The Broomfield delivery center would be what Amazon describes as a “final-mile” facility, which serves the last stop between larger regional distribution centers such as those in Thornton and Aurora and the drivers who deliver packages to end-users.
The facility, expected to open in summer 2021, will operate 24 hours per day with about 300 workers inside sorting packages and several hundred more drivers cycling through to load trucks and vans. McWhinney anticipates 32 truck deliveries per day at the site.
Amazon maintains three fulfillment centers in the Denver area, with a 2.4 million-square-foot location in Thornton, a 1 million-square-foot location in Aurora, and a new 123,000-square-foot operation in Loveland’s Centerra development. It also operates a software-development office at 1900 15th St. in Boulder and a 19,000-square-foot distribution center at 3550 Frontier Ave. in Boulder.
Plans submitted by McWhinney to the city were vague about the eventual tenant of the proposed delivery hub at a nearly 54-acre site between Huron Street, West 160th Avenue, Interstate 25 and Northwest Parkway. In fact, a representative for the company on hand during a February conceptual review introduced himself to Broomfield officials only as “John,” and an employee of “the tenant.” It was only when asked directly by Broomfield City Councilwoman Guyleen Castriotta that the representative volunteered that he works for Amazon. No Amazon representatives spoke during this week’s Planning and Zoning Commission hearing.
“We think this project is going to be a great addition to our Baseline community, as well as to the city and county of Broomfield,” McWhinney vice president of commercial development Megan O’Brien told the board.
The distribution center, she said, will provide community benefits such as environmental sustainability features; and infrastructure, pedestrian transportation and landscaping improvements.
Throughout the project’s conceptual design review process, concerns from the community, according to Broomfield senior planner Josh Olhava, mostly centered around traffic and noise, the creation of low-wage jobs without the addition of workforce housing, unsightly building architecture, lack of public communication and overall fit within the community.
These concerns weren’t enough to sway commissioners, who approved the project on a 4-1 vote. The only dissent came from commissioner Jake Carias, who did not elaborate on the reasoning behind his vote.
While he did voice mild alarm over the lack of plans for green space or grassy berms surrounding the site, commissioner Thomas Silvers said, “I think this is a great project.”
McWhinney’s development plans and related land-use amendments will go before the Broomfield City Council at a yet-to-be-determined date for final approval.

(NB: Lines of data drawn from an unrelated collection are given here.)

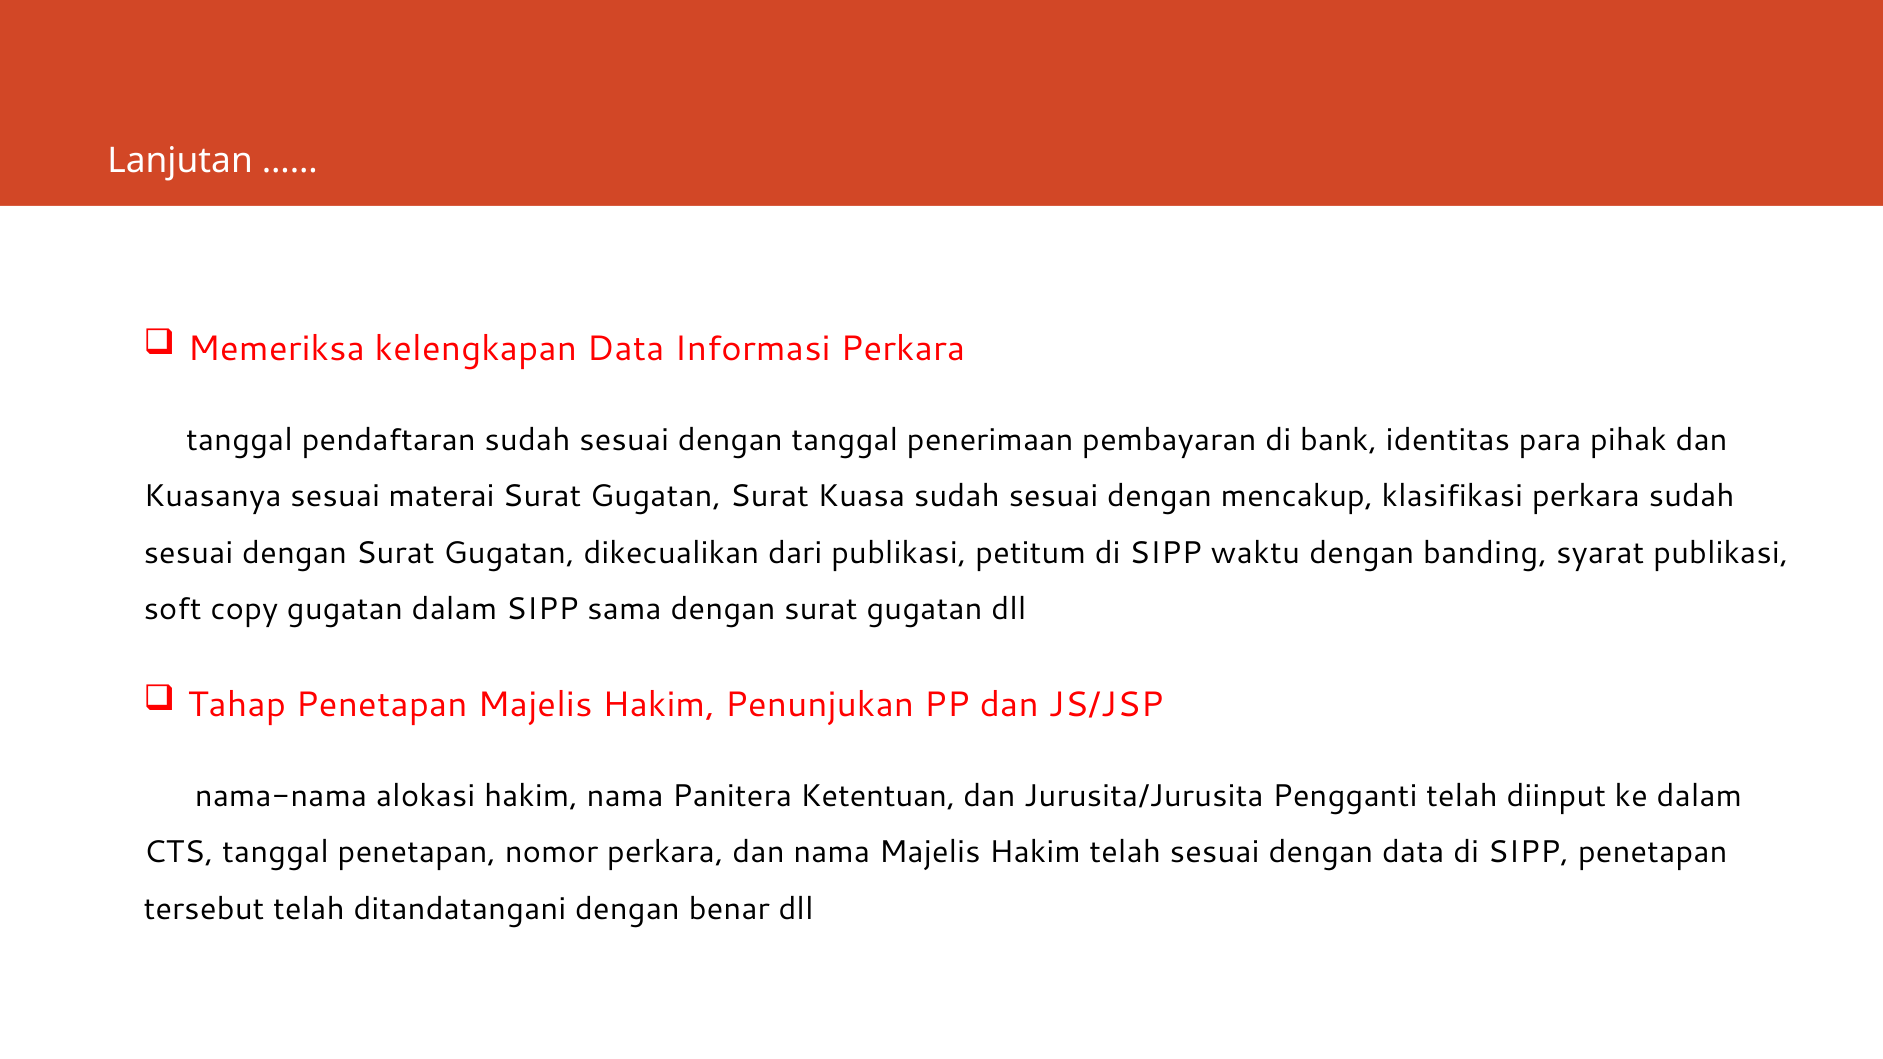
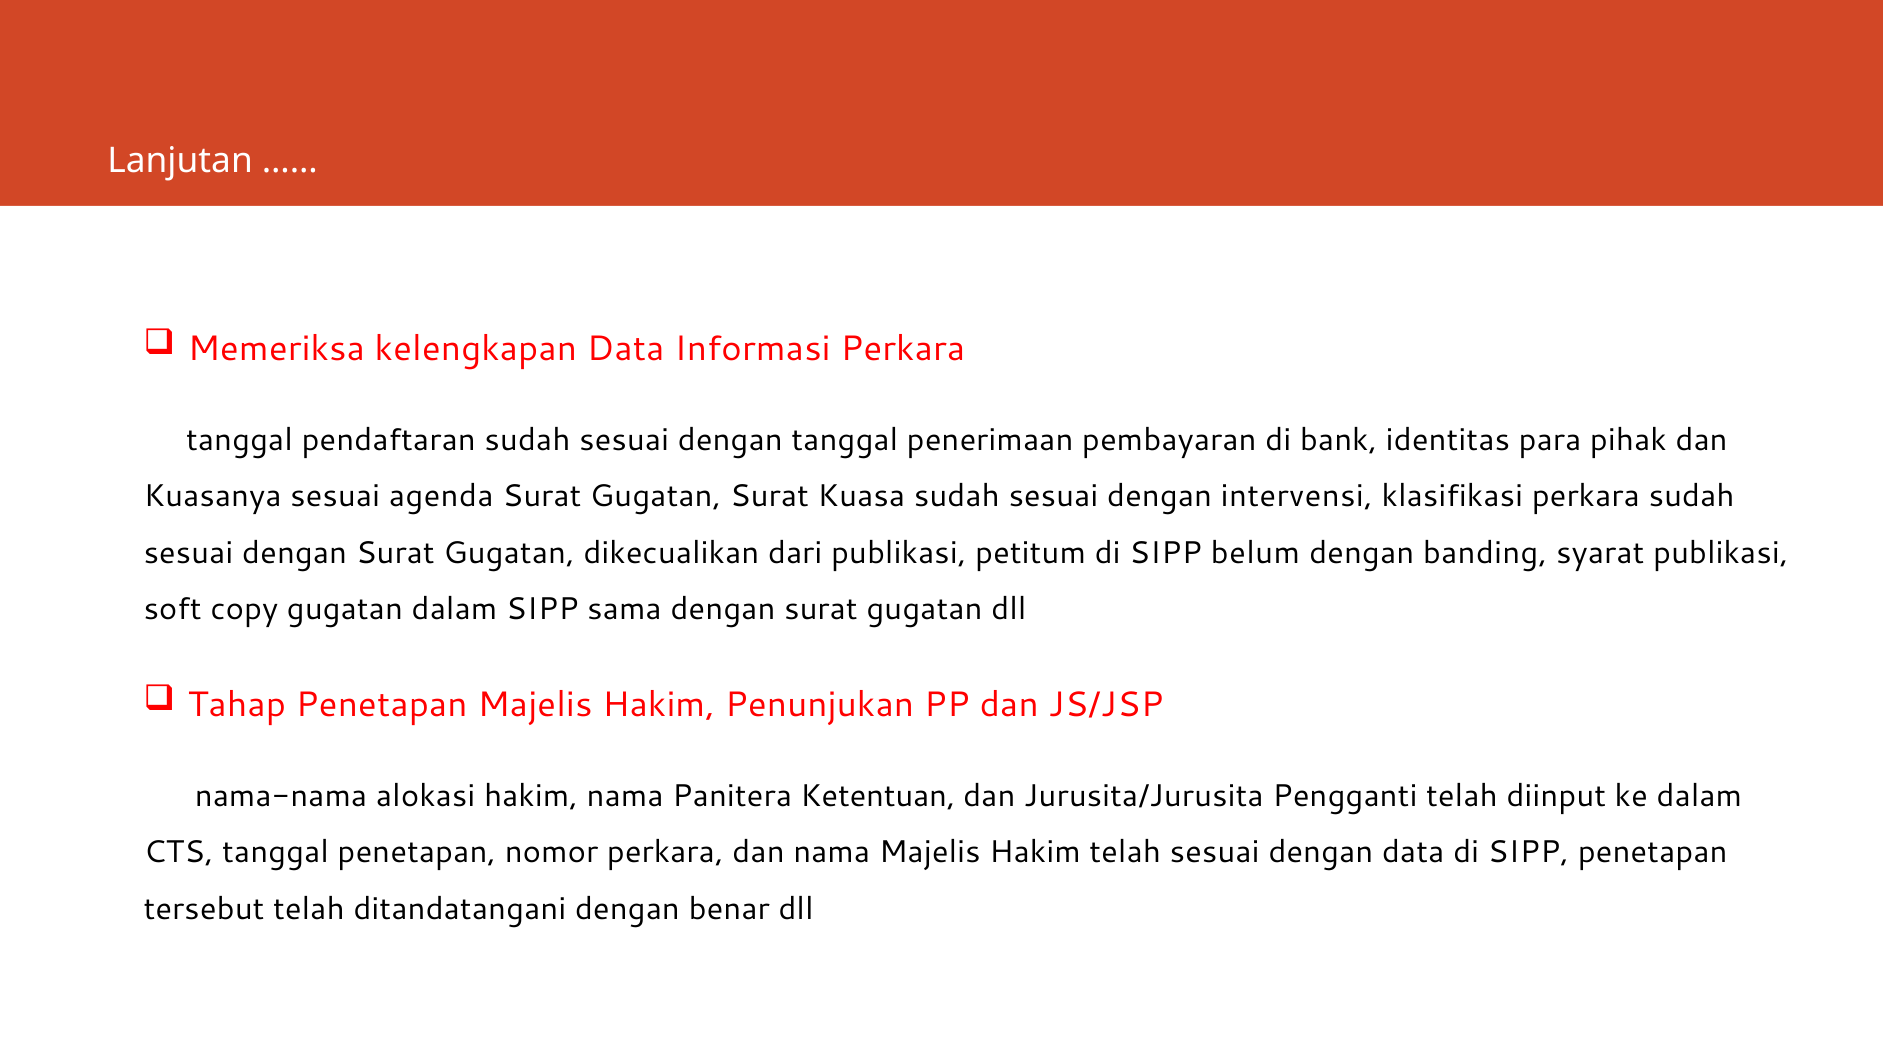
materai: materai -> agenda
mencakup: mencakup -> intervensi
waktu: waktu -> belum
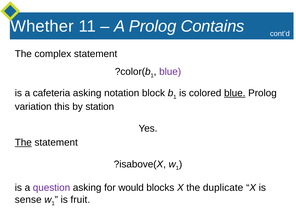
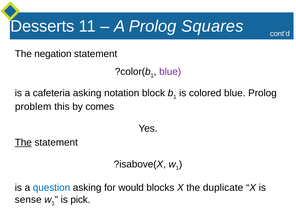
Whether: Whether -> Desserts
Contains: Contains -> Squares
complex: complex -> negation
blue at (235, 93) underline: present -> none
variation: variation -> problem
station: station -> comes
question colour: purple -> blue
fruit: fruit -> pick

Baseline is McWhinney’s massive mixed-use development on 1,100-acre property in northeastern Broomfield located generally south of Baseline Road, west of I-25 and east of Sheridan Parkway.
McWhinney bought the property in 2007 from Pulte Homes Inc., developer of nearby master-planned community Anthem. At full buildout, which could take decades, the community could boast more than 17 million square feet of commercial space and more than 9,200 homes.